Суфлер — страница 18 из 53

– Тогда?! – воскликнула Маргарита. – Что ты болтаешь?! Никакого «тогда» не существует! Иоасе назначат опекуна среди прочих родственников, ее отправят из окрестностей Копенгагена, где я хотя бы могу ее отыскать, туда, куда датский Макар телят не гонял! И все, все, понимаешь! До ее совершеннолетия еще очень далеко! Один раз мне удалось выпросить у нее прощение, но это не повторится! Когда я снова появлюсь, она может меня послать к черту! – Запнувшись и переведя дух, Маргарита выпалила: – Ты мне предлагаешь ждать, потому что сама никогда не была матерью!

– А ты… видимо… была… – От негодования, сдавившего горло, Александра еле выговаривала слова. – Ну да… Как же… Целый год… А потом…

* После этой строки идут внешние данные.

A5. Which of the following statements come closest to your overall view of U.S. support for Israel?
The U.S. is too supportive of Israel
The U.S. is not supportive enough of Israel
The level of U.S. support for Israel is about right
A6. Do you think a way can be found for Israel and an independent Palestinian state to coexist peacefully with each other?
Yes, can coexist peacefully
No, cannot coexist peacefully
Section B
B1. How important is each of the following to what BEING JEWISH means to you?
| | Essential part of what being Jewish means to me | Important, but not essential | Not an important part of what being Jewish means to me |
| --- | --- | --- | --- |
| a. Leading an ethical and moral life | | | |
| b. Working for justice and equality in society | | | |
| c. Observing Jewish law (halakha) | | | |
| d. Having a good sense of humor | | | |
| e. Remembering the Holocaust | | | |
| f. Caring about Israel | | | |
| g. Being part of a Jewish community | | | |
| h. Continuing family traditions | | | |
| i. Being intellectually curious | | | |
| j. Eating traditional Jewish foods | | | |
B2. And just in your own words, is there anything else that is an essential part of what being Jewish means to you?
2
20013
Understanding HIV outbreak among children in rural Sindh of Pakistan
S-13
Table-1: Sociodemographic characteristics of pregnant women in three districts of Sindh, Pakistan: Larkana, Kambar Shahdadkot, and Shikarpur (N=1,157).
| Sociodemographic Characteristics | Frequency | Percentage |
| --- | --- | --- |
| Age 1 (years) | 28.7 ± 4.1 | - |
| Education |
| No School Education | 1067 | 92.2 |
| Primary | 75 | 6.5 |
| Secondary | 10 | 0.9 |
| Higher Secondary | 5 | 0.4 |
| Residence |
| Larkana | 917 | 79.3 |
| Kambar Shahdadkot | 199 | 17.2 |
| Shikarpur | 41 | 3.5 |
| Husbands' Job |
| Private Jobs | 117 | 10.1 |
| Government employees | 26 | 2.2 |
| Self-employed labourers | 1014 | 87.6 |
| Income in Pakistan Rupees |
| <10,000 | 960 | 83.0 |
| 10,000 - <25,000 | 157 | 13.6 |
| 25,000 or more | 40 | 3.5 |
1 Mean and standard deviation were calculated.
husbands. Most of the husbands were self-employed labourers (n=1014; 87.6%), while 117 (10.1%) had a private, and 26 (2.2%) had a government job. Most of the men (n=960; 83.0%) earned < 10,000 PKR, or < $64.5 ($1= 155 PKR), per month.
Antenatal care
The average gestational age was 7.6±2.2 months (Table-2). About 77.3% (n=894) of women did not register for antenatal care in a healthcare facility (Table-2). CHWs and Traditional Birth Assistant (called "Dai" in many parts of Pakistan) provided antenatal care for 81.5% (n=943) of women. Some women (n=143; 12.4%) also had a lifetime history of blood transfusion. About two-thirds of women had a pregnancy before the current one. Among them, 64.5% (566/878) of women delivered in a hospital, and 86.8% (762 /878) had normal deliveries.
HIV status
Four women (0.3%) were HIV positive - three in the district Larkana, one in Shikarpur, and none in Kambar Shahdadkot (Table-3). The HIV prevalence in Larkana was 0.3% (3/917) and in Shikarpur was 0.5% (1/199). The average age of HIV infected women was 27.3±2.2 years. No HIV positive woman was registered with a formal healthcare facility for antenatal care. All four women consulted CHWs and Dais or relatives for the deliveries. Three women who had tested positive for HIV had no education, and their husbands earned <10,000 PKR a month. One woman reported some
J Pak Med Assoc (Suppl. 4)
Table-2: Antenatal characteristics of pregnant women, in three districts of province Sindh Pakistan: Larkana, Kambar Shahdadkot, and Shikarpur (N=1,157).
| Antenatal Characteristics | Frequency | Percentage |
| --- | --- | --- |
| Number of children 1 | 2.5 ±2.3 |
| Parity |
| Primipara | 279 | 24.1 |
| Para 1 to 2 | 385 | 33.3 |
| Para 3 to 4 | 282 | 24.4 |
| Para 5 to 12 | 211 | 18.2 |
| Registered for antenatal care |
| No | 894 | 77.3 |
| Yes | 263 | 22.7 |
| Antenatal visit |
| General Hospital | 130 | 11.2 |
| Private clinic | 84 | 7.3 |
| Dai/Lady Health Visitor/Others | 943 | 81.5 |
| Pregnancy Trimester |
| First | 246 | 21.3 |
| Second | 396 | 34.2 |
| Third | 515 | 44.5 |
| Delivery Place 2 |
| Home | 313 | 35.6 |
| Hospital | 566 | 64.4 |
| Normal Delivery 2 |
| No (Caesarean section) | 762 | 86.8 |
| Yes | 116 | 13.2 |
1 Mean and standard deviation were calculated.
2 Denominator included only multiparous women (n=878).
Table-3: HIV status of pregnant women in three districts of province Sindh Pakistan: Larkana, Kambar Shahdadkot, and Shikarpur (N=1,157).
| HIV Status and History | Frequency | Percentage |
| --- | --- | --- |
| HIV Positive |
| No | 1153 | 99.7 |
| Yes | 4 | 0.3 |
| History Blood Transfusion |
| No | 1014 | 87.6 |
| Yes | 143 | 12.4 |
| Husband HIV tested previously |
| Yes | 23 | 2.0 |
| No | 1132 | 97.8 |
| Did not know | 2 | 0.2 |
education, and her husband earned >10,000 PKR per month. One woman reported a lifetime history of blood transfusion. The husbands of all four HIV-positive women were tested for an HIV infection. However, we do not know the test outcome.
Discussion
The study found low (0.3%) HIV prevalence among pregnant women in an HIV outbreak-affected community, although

– Прости! – Вспыхнув, Маргарита бросилась к ней, но Александра уже вскочила и отступила на шаг:

– Я вижу, ты сейчас не в себе, – проговорила она все еще срывающимся голосом. – Вот ключ. Устраивайся. Кажется, все есть, чтобы прожить… сколько потребуется.

– Сашка!

В голосе гостьи звенели близкие слезы, но художница, положив на стол, рядом со своей тарелкой, ключ, продолжила:

– Помочь я больше ничем не могу, уже и то чудо, что квартира освободилась накануне твоего приезда. Ну, живи. Я пошла к себе, наверх.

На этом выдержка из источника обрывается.